Lines with the string "corners" must each be copied from the listing.

*** STUDY MATERIAL ***

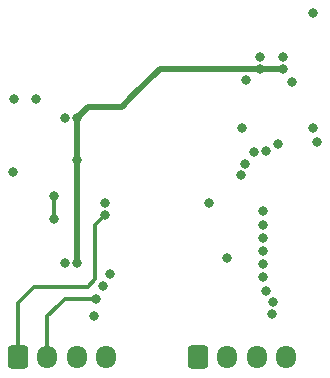
<source format=gbl>
G04 #@! TF.GenerationSoftware,KiCad,Pcbnew,(6.0.2-0)*
G04 #@! TF.CreationDate,2022-09-17T18:07:09+02:00*
G04 #@! TF.ProjectId,ER-TFT1_69-1 Adapter,45522d54-4654-4315-9f36-392d31204164,rev?*
G04 #@! TF.SameCoordinates,Original*
G04 #@! TF.FileFunction,Copper,L4,Bot*
G04 #@! TF.FilePolarity,Positive*
%FSLAX46Y46*%
G04 Gerber Fmt 4.6, Leading zero omitted, Abs format (unit mm)*
G04 Created by KiCad (PCBNEW (6.0.2-0)) date 2022-09-17 18:07:09*
%MOMM*%
%LPD*%
G01*
G04 APERTURE LIST*
G04 Aperture macros list*
%AMRoundRect*
0 Rectangle with rounded corners*
0 $1 Rounding radius*
0 $2 $3 $4 $5 $6 $7 $8 $9 X,Y pos of 4 corners*
0 Add a 4 corners polygon primitive as box body*
4,1,4,$2,$3,$4,$5,$6,$7,$8,$9,$2,$3,0*
0 Add four circle primitives for the rounded corners*
1,1,$1+$1,$2,$3*
1,1,$1+$1,$4,$5*
1,1,$1+$1,$6,$7*
1,1,$1+$1,$8,$9*
0 Add four rect primitives between the rounded corners*
20,1,$1+$1,$2,$3,$4,$5,0*
20,1,$1+$1,$4,$5,$6,$7,0*
20,1,$1+$1,$6,$7,$8,$9,0*
20,1,$1+$1,$8,$9,$2,$3,0*%
G04 Aperture macros list end*
G04 #@! TA.AperFunction,ComponentPad*
%ADD10RoundRect,0.250000X-0.600000X-0.725000X0.600000X-0.725000X0.600000X0.725000X-0.600000X0.725000X0*%
G04 #@! TD*
G04 #@! TA.AperFunction,ComponentPad*
%ADD11O,1.700000X1.950000*%
G04 #@! TD*
G04 #@! TA.AperFunction,ViaPad*
%ADD12C,0.800000*%
G04 #@! TD*
G04 #@! TA.AperFunction,Conductor*
%ADD13C,0.500000*%
G04 #@! TD*
G04 #@! TA.AperFunction,Conductor*
%ADD14C,0.300000*%
G04 #@! TD*
G04 APERTURE END LIST*
D10*
X113267593Y-113143601D03*
D11*
X115767593Y-113143601D03*
X118267593Y-113143601D03*
X120767593Y-113143601D03*
D10*
X128507593Y-113143601D03*
D11*
X131007593Y-113143601D03*
X133507593Y-113143601D03*
X136007593Y-113143601D03*
D12*
X118257593Y-105186601D03*
X118257593Y-96436601D03*
X133782593Y-88711601D03*
X135682593Y-88711601D03*
X118257593Y-92836601D03*
X136432593Y-89861601D03*
X138232593Y-93736601D03*
X134007593Y-103011601D03*
X114782593Y-91286601D03*
X134832593Y-108486601D03*
X119732593Y-109611601D03*
X134800000Y-109486601D03*
X129407593Y-100086601D03*
X135682593Y-87686601D03*
X138607593Y-94886601D03*
X121081593Y-106101301D03*
X134007593Y-106336601D03*
X117257593Y-92836601D03*
X112957593Y-91286601D03*
X132132593Y-97711601D03*
X132607593Y-89686601D03*
X134257593Y-107486601D03*
X134307593Y-95686601D03*
X120471993Y-107064601D03*
X134007593Y-101886601D03*
X134007593Y-104161601D03*
X133782593Y-87686601D03*
X135257593Y-95061601D03*
X120649793Y-100054201D03*
X112832593Y-97436601D03*
X138281000Y-84006000D03*
X132507593Y-96761601D03*
X117232593Y-105186601D03*
X133257593Y-95711601D03*
X131002593Y-104733801D03*
X132282593Y-93686601D03*
X134007593Y-105236601D03*
X134007593Y-100761601D03*
X120675193Y-101070201D03*
X119913193Y-108182201D03*
X116307593Y-101436601D03*
X116307593Y-99511601D03*
D13*
X122957593Y-91011601D02*
X125257593Y-88711601D01*
X121257593Y-91911601D02*
X122057593Y-91911601D01*
X118257593Y-105186601D02*
X118257593Y-96436601D01*
X133782593Y-88711601D02*
X135682593Y-88711601D01*
X119182593Y-91911601D02*
X121257593Y-91911601D01*
X118257593Y-96436601D02*
X118257593Y-92836601D01*
X118257593Y-92836601D02*
X119182593Y-91911601D01*
X130307593Y-88711601D02*
X133782593Y-88711601D01*
X122057593Y-91911601D02*
X122957593Y-91011601D01*
X125257593Y-88711601D02*
X130307593Y-88711601D01*
D14*
X119836993Y-106480401D02*
X119176593Y-107140801D01*
X119176593Y-107140801D02*
X114629993Y-107140801D01*
X119836993Y-101908401D02*
X119836993Y-106480401D01*
X120675193Y-101070201D02*
X119836993Y-101908401D01*
X114629993Y-107140801D02*
X113267593Y-108503201D01*
X113267593Y-108503201D02*
X113267593Y-113143601D01*
X117246193Y-108182201D02*
X119913193Y-108182201D01*
X115772993Y-109807801D02*
X115772993Y-109655401D01*
X115772993Y-109655401D02*
X116712793Y-108715601D01*
X115767593Y-113143601D02*
X115772993Y-113138201D01*
X116712793Y-108715601D02*
X117246193Y-108182201D01*
X115772993Y-113138201D02*
X115772993Y-109807801D01*
X116307593Y-101436601D02*
X116307593Y-99511601D01*
M02*

</source>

*** End of STUDY MATERIAL ***

THE ANSWER:
0 Rectangle with rounded corners*
0 $2 $3 $4 $5 $6 $7 $8 $9 X,Y pos of 4 corners*
0 Add a 4 corners polygon primitive as box body*
0 Add four circle primitives for the rounded corners*
0 Add four rect primitives between the rounded corners*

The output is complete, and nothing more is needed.